Schenectady officials search for high risk domestic violence offenders

SCHENECTADY, N.Y. (NEWS10) – Keeping high risk offenders away from domestic violence victims is a top priority for the Schenectady Police Department.

Schenectady police and city and county officials are working together to protect victims from offenders. Police are trying to arrest domestic violence offenders labeled as high risk based on a new lethality assessment.

The assessment questions offenders’ history such as having a past domestic violence record or making threats with a weapon. Police use the list to determine if those accused of domestic violence could be likely to kill their victim.

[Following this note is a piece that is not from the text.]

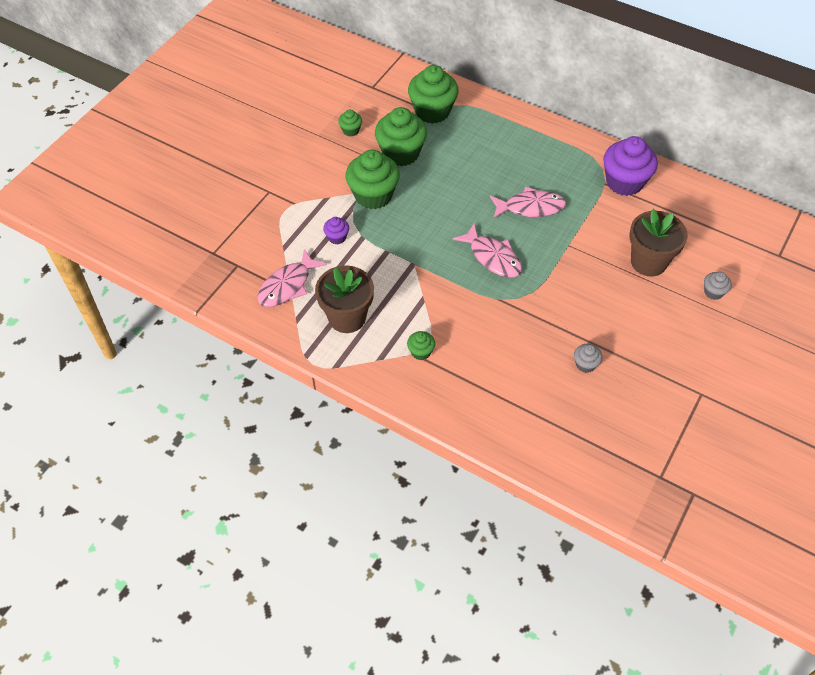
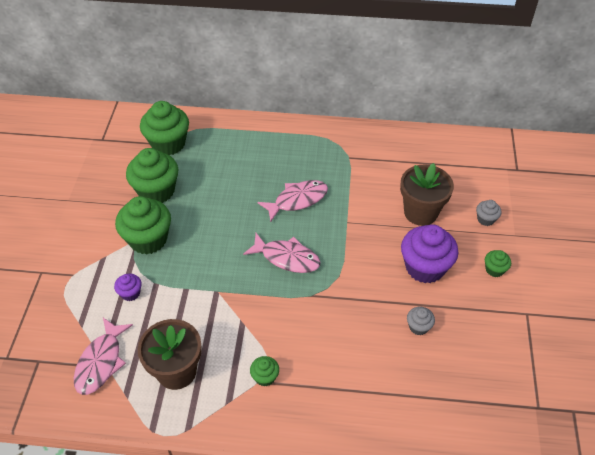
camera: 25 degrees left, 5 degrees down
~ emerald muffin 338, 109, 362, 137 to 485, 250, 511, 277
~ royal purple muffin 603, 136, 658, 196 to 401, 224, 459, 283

The assessment has labeled 33 people as high risk.

“Friday, a bunch of detectives and some police officers went out and attempted to serve some warrants,” Schenectady Police Lt. Mark McCracken said.

Police found three of the 12 high risk men they were looking for. Kim Siciliano is the Director of Women and Family Services at the YWCA Northeastern New York. She said tracking down offenders is not an easy job.

“They are very good at hiding,” she said.

A reorganized city task force is working closely with Schenectady police, the sheriff’s department, probation, and the Schenectady County District Attorney’s Office.

Wendi Gapczynski-Bekkering is a high risk advocacy coordinator at the YWCA.

“Three out of 12 is terrific,” she said. “It’s a great team that goes out. We look hard. We go to every address that we possibly have.”

Barbara Bordeau has been at a shelter for victims of domestic abuse for a few weeks. She believes the task force is helping.

“It saves lives; bottom line,” she said.

Bordeau said her abuser hurt her mentally rather than physically.

“I felt jailed,” she said. “Like I was confined; jailed.”

Bordeau said she wasn’t allowed to speak or do routine things.

“I could not cook,” she said. “I could not bathe.”

Coordinators at the YWCA said they will continue to track down high risk offenders and offer help to victims like Bordeau.

“We will keep looking,” Gapczynski-Bekkering said.

They YWCA of Northeastern New York said it served over 2,500 victims of domestic violence in 2014.